Sur la place de la République, lundi 9 juin, 50 000 personnes sont venues crier leur solidarité avec Gaza – elles étaient 150 000 dans toute la France. Le 12, ce sera la marche internationale au départ du Caire vers Gaza et Rafah, avec des représentant·es de 32 pays.
Le 15 juin 2025, à 15 heures, je serai devant l’Élysée à l’appel des Mères pour les enfants de Palestine, afin de demander à Emmanuel Macron de prendre des sanctions contre Israël.
Cela peut paraître dérisoire d’en appeler à ce président paradoxal qui tortille encore pour savoir s’il faut ou non reconnaître la Palestine, alors que le reste du monde a compris depuis longtemps.

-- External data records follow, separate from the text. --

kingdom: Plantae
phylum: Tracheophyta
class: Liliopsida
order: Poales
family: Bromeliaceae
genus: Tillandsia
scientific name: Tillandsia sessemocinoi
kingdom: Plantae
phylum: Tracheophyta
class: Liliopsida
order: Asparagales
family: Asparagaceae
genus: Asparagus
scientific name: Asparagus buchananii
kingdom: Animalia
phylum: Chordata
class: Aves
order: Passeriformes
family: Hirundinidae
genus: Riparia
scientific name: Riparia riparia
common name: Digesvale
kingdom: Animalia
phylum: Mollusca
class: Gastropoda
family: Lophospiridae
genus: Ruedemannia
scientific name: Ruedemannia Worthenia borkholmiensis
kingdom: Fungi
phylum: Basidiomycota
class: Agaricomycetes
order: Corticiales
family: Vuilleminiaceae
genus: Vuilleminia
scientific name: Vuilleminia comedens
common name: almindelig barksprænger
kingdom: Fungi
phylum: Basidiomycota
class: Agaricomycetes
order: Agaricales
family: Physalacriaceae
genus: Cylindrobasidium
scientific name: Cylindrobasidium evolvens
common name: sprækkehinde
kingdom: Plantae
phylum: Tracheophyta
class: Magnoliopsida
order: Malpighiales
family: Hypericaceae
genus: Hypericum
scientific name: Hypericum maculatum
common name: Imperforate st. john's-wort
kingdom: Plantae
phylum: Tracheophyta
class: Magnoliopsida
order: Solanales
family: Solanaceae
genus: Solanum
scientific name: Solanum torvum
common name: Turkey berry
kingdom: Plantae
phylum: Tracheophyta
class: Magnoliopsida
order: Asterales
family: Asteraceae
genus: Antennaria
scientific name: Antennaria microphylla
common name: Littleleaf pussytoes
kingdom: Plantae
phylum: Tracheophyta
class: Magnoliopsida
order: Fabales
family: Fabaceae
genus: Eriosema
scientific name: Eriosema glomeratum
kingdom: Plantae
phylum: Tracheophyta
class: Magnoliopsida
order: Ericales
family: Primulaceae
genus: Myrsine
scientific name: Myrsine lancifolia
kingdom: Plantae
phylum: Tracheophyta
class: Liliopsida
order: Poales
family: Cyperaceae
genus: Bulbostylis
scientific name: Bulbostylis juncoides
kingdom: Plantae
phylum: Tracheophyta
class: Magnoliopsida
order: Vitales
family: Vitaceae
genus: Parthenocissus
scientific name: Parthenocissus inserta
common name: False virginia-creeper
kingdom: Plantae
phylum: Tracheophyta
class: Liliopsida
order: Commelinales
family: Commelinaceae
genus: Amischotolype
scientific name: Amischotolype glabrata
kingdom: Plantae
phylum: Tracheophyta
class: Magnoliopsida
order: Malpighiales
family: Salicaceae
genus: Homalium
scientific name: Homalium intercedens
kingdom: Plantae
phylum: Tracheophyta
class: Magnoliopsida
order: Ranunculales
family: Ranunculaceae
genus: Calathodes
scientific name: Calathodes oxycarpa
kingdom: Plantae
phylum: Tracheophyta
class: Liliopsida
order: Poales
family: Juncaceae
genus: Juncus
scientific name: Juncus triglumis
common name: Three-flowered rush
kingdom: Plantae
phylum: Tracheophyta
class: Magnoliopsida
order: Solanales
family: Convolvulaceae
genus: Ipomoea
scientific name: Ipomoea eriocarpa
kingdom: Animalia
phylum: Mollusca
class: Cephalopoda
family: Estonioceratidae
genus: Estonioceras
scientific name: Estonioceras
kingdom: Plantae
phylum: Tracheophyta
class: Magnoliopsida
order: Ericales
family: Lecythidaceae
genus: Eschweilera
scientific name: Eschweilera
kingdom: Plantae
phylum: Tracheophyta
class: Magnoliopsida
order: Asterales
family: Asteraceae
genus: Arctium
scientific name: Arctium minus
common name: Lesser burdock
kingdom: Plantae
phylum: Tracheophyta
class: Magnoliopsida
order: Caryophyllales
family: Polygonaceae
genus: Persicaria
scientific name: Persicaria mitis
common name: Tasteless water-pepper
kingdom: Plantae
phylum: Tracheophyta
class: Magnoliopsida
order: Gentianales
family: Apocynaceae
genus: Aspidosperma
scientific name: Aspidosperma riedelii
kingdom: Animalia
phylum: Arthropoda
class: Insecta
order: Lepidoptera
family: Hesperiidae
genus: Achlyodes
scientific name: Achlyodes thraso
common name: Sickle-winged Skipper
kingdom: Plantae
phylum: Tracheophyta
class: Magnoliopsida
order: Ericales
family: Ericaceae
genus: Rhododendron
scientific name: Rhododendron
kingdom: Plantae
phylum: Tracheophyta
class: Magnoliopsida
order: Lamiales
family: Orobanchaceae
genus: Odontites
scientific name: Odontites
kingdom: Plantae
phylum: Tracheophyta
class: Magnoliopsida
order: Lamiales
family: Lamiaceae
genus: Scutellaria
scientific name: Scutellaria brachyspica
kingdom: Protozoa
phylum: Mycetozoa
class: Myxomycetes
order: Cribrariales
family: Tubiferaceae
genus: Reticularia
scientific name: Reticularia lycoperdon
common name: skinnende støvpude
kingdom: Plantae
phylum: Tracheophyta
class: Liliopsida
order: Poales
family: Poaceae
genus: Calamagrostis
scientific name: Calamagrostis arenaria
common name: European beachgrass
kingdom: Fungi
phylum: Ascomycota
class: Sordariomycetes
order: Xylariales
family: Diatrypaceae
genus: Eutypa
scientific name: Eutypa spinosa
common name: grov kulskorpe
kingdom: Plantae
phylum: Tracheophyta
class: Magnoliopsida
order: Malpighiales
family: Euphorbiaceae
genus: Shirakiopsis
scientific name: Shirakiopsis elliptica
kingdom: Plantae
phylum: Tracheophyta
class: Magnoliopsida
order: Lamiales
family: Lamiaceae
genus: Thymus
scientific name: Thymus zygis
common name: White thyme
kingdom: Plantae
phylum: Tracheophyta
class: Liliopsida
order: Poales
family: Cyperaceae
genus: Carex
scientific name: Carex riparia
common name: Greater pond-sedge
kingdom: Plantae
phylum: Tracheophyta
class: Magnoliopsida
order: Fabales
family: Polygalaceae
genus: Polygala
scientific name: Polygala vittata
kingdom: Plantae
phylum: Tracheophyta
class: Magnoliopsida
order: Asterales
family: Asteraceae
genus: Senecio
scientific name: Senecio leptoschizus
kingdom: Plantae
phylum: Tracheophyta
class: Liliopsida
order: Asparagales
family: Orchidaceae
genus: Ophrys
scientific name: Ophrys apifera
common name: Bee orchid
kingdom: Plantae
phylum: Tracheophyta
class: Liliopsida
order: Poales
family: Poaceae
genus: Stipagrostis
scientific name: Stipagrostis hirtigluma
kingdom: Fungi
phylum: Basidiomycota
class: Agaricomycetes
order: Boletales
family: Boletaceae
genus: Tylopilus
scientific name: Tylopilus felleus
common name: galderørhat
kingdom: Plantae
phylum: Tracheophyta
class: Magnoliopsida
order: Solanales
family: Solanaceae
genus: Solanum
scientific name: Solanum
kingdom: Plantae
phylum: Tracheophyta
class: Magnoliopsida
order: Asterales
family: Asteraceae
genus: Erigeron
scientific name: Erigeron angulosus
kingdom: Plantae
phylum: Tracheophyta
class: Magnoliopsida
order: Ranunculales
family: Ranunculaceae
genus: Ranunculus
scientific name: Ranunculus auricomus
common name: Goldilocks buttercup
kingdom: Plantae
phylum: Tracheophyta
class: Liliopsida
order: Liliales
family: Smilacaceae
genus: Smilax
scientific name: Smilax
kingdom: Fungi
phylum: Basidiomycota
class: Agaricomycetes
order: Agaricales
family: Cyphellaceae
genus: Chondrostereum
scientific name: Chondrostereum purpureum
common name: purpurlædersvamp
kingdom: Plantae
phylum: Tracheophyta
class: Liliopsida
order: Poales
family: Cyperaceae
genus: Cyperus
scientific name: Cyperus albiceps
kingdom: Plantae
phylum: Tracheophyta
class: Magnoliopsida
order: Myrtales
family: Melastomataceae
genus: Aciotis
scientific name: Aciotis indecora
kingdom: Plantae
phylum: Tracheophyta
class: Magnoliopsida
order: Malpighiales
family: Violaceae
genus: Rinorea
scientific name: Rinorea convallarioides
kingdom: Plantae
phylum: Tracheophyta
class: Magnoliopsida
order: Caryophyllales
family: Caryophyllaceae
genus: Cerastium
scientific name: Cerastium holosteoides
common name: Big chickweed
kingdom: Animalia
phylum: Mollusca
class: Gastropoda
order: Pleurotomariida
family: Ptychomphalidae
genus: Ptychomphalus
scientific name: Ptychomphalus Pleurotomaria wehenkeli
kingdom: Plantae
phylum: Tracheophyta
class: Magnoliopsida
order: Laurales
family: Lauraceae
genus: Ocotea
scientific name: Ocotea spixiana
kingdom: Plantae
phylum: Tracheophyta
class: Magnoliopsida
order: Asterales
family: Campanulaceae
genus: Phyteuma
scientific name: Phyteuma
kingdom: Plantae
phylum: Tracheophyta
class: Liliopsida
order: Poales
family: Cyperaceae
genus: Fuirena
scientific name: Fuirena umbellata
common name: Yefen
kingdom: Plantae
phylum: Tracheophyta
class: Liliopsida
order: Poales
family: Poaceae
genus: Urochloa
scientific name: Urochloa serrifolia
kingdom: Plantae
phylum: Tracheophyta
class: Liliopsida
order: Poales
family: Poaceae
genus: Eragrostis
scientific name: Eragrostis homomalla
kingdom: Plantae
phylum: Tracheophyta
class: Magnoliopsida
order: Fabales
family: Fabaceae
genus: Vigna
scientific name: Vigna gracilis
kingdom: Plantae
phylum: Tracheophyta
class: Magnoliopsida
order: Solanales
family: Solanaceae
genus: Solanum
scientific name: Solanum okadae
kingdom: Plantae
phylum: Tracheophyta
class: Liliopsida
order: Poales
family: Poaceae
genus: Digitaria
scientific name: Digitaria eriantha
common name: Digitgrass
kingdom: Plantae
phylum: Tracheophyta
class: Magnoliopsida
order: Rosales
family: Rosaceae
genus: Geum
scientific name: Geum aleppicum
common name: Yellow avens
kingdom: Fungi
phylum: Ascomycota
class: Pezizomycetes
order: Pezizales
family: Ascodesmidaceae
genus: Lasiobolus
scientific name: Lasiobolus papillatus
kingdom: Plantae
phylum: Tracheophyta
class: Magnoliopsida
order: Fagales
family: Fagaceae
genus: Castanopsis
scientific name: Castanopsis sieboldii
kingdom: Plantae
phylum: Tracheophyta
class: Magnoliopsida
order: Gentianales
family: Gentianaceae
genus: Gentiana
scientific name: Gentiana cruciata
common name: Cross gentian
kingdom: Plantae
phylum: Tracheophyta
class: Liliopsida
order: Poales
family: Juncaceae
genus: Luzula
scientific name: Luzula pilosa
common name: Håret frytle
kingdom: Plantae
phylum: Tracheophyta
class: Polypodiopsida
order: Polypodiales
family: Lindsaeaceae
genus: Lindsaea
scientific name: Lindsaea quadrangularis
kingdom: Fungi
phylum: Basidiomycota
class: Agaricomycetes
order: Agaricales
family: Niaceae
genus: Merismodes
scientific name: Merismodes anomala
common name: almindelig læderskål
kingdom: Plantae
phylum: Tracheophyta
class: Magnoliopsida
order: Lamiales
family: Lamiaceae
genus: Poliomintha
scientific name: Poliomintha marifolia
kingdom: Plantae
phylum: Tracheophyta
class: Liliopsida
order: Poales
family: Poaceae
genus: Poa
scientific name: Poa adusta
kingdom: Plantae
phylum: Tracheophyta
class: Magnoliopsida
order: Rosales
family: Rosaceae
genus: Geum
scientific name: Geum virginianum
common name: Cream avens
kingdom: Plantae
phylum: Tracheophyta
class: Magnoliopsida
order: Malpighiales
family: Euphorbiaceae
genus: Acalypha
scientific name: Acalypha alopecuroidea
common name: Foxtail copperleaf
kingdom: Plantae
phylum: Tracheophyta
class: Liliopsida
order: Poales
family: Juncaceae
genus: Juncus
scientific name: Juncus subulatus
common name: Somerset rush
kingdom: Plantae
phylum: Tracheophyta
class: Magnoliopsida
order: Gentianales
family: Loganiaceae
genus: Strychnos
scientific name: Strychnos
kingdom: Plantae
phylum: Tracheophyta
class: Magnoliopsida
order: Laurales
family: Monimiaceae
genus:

Cela peut aussi sembler réducteur d’appeler à une Marche de Mères, car la maternité est encore souvent un outil d’oppression et même d’aliénation pour de nombreuses personnes partout dans le monde.
Je pense pour ma part qu’on peut être mère de multiples façons, dans de multiples corps, à travers des expériences diverses, comme je le racontais dans ma dernière chronique sur Politis – Politis qui, comme le Club de Mediapart, a accueilli et relayé notre appel à la marche du 15 juin. Ce n’est ni un état, ni une fonction, encore moins un destin. Mais on retire de cette position des compétences, une expérience, des savoirs et des compréhensions à la fois intimes et politiques trop souvent méprisées.
Face à l’idéologie capitaliste et patriarcale du “self made man” – l’homme qui prétend s’être fait lui-même en oubliant celles et ceux qui lui ont permis d’être et de rester en vie – la maternité prise au sens spirituel et politique revendique le soin que nous prenons de notre humanité, de nos interdépendances et de nos solidarités.
On ne parle pas beaucoup de spiritualité dans nos milieux, ou toujours en mauvaise part – Louise Morel le soulignait dans un texte bien tourné sur la question. Entre laïcité intégriste et islamophobie, peu de place pour nos interrogations, nos quêtes intimes de sens et de justice. C’est pourquoi j’ai publié Comme Ali, le merveilleux conte musulman de Fatima Ouassak dans ma collection Nouvelles Lunes Au diable vauvert (Remarquez mon subtil placement de produit).
Mais parlons-en, quand même, parlons-en, encore. Il y a eu, dans les religions et les spiritualités patriarcales, une volonté d’effacer cette puissance incarnée par les déesses et les vierges, depuis les temps les plus anciens, et ça façonne nos esprits de vivre dans notre effacement.
Ce sont souvent des déesses aquatiques et marines, des vierges noires allant par trois, comme les déesses lunaires Séléné, Artémis et Hécate ou les trois Martes, d’anciennes divinités celtiques de la fécondité. En Camargue, ce sont les trois Maries des Saintes-Maries-de-la-Mer arrivées d’après la légende directement de Palestine après la mort du Christ dans un – tenez vous bien – bateau de pierre. Ce culte chrétien est venu remplacer d’antiques dévotions païennes, et il s’y mêle un puissant hommage à Sara la Noire, vénérée par les communautés gitanes.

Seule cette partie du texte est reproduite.